[Start of section]

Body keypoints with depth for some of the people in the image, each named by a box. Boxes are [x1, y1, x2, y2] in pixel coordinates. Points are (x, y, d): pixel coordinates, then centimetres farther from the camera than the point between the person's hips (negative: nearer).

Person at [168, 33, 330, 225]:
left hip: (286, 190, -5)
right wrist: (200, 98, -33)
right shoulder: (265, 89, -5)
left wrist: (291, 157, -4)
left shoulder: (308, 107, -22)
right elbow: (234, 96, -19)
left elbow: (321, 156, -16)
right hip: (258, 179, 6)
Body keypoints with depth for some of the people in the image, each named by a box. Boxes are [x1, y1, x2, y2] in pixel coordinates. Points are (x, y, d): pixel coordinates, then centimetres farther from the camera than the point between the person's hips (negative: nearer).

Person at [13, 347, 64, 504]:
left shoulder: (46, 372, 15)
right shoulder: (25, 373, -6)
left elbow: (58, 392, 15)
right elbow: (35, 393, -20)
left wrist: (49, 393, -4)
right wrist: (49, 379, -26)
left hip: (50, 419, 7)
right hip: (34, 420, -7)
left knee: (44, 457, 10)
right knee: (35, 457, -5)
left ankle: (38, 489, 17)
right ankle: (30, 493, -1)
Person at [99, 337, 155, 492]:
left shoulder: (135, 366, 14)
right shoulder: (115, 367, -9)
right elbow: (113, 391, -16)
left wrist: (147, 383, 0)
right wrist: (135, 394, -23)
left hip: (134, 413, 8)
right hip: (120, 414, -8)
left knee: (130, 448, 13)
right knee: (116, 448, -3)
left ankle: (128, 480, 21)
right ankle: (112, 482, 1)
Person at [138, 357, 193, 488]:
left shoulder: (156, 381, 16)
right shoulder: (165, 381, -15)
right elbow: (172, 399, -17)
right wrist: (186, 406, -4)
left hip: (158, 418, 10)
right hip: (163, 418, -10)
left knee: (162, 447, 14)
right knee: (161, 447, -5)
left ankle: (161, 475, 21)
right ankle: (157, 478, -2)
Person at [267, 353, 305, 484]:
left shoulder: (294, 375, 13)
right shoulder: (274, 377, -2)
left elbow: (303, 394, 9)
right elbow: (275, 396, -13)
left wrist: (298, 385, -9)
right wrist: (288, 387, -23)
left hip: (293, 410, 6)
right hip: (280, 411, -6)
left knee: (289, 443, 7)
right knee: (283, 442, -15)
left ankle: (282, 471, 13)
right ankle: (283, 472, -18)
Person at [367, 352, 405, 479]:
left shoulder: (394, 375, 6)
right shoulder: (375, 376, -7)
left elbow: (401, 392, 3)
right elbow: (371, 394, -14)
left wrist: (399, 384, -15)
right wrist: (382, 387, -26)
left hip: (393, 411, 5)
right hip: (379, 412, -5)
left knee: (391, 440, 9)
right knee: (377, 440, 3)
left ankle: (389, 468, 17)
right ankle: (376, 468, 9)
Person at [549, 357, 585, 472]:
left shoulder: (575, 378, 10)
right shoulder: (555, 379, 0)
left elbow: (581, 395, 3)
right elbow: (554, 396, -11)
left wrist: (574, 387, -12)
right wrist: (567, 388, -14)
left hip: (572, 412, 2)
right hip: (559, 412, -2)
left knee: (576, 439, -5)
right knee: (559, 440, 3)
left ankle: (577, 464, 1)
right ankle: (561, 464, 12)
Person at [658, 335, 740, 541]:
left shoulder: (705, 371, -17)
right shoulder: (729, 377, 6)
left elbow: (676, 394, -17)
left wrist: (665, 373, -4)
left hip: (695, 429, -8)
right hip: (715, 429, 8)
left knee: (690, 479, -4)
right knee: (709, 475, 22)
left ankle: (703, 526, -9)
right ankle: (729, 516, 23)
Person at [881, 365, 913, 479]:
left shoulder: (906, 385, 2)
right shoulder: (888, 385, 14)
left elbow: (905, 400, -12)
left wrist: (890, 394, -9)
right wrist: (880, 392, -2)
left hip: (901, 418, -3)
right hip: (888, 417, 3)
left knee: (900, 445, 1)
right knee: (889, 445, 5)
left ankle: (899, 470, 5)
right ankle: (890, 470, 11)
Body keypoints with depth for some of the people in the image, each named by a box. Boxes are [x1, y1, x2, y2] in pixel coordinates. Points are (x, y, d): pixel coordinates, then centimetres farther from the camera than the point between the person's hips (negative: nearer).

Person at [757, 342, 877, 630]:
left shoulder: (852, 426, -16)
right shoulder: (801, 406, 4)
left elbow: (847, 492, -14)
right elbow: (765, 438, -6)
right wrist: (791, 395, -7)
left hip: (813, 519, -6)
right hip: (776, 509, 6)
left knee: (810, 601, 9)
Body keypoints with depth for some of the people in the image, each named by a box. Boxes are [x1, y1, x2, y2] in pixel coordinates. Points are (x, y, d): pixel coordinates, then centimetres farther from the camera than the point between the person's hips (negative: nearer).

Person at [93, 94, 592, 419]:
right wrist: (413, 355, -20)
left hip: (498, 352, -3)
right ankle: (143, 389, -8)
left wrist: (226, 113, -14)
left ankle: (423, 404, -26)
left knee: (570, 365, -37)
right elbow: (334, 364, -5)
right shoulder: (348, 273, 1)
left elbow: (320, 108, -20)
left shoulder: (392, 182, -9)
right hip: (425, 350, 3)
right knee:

[End of section]

→ Task details
Reproduce the data. Keep it exact.

→ Answer area
Body keypoints with depth for some of the people in the image, each named by a box. Boxes are [x1, y1, x2, y2] in pixel coordinates. Points are (x, y, d): pixel coordinates, then centimetres farther from the camera than the point between the person's hips (negative: nearer).

Person at [168, 33, 330, 225]:
left hip: (286, 190, -5)
right wrist: (200, 98, -33)
right shoulder: (265, 89, -5)
left wrist: (291, 157, -4)
left shoulder: (308, 107, -22)
right elbow: (234, 96, -19)
left elbow: (321, 156, -16)
right hip: (258, 179, 6)
Body keypoints with depth for some of the people in the image, each named by a box. Boxes are [x1, y1, x2, y2] in pixel coordinates. Points are (x, y, d): pixel coordinates, then centimetres farther from the camera than the point between the person's hips (negative: nearer).

Person at [13, 347, 64, 504]:
left shoulder: (46, 372, 15)
right shoulder: (25, 373, -6)
left elbow: (58, 392, 15)
right elbow: (35, 393, -20)
left wrist: (49, 393, -4)
right wrist: (49, 379, -26)
left hip: (50, 419, 7)
right hip: (34, 420, -7)
left knee: (44, 457, 10)
right knee: (35, 457, -5)
left ankle: (38, 489, 17)
right ankle: (30, 493, -1)
Person at [99, 337, 155, 492]:
left shoulder: (135, 366, 14)
right shoulder: (115, 367, -9)
right elbow: (113, 391, -16)
left wrist: (147, 383, 0)
right wrist: (135, 394, -23)
left hip: (134, 413, 8)
right hip: (120, 414, -8)
left knee: (130, 448, 13)
right knee: (116, 448, -3)
left ankle: (128, 480, 21)
right ankle: (112, 482, 1)
Person at [138, 357, 193, 488]:
left shoulder: (156, 381, 16)
right shoulder: (165, 381, -15)
right elbow: (172, 399, -17)
right wrist: (186, 406, -4)
left hip: (158, 418, 10)
right hip: (163, 418, -10)
left knee: (162, 447, 14)
right knee: (161, 447, -5)
left ankle: (161, 475, 21)
right ankle: (157, 478, -2)
Person at [267, 353, 305, 484]:
left shoulder: (294, 375, 13)
right shoulder: (274, 377, -2)
left elbow: (303, 394, 9)
right elbow: (275, 396, -13)
left wrist: (298, 385, -9)
right wrist: (288, 387, -23)
left hip: (293, 410, 6)
right hip: (280, 411, -6)
left knee: (289, 443, 7)
right knee: (283, 442, -15)
left ankle: (282, 471, 13)
right ankle: (283, 472, -18)
Person at [367, 352, 405, 479]:
left shoulder: (394, 375, 6)
right shoulder: (375, 376, -7)
left elbow: (401, 392, 3)
right elbow: (371, 394, -14)
left wrist: (399, 384, -15)
right wrist: (382, 387, -26)
left hip: (393, 411, 5)
right hip: (379, 412, -5)
left knee: (391, 440, 9)
right knee: (377, 440, 3)
left ankle: (389, 468, 17)
right ankle: (376, 468, 9)
Person at [549, 357, 585, 472]:
left shoulder: (575, 378, 10)
right shoulder: (555, 379, 0)
left elbow: (581, 395, 3)
right elbow: (554, 396, -11)
left wrist: (574, 387, -12)
right wrist: (567, 388, -14)
left hip: (572, 412, 2)
right hip: (559, 412, -2)
left knee: (576, 439, -5)
right knee: (559, 440, 3)
left ankle: (577, 464, 1)
right ankle: (561, 464, 12)
Person at [658, 335, 740, 541]:
left shoulder: (705, 371, -17)
right shoulder: (729, 377, 6)
left elbow: (676, 394, -17)
left wrist: (665, 373, -4)
left hip: (695, 429, -8)
right hip: (715, 429, 8)
left knee: (690, 479, -4)
right knee: (709, 475, 22)
left ankle: (703, 526, -9)
right ankle: (729, 516, 23)
Person at [881, 365, 913, 479]:
left shoulder: (906, 385, 2)
right shoulder: (888, 385, 14)
left elbow: (905, 400, -12)
left wrist: (890, 394, -9)
right wrist: (880, 392, -2)
left hip: (901, 418, -3)
right hip: (888, 417, 3)
left knee: (900, 445, 1)
right knee: (889, 445, 5)
left ankle: (899, 470, 5)
right ankle: (890, 470, 11)
Body keypoints with depth for some of the people in the image, each named by a box. Boxes are [x1, y1, x2, y2] in pixel coordinates. Points are (x, y, d): pixel coordinates, then centimetres farther from the camera than the point between the person's hips (negative: nearer).

Person at [757, 342, 877, 630]:
left shoulder: (852, 426, -16)
right shoulder: (801, 406, 4)
left elbow: (847, 492, -14)
right elbow: (765, 438, -6)
right wrist: (791, 395, -7)
left hip: (813, 519, -6)
right hip: (776, 509, 6)
left knee: (810, 601, 9)
Body keypoints with depth for some of the people in the image, each named by a box. Boxes are [x1, y1, x2, y2] in pixel coordinates. Points are (x, y, d): pixel coordinates, then centimetres farther from the camera than the point between the person's hips (negative: nearer).

Person at [93, 94, 592, 419]:
right wrist: (413, 355, -20)
left hip: (498, 352, -3)
right ankle: (143, 389, -8)
left wrist: (226, 113, -14)
left ankle: (423, 404, -26)
left knee: (570, 365, -37)
right elbow: (334, 364, -5)
right shoulder: (348, 273, 1)
left elbow: (320, 108, -20)
left shoulder: (392, 182, -9)
right hip: (425, 350, 3)
right knee:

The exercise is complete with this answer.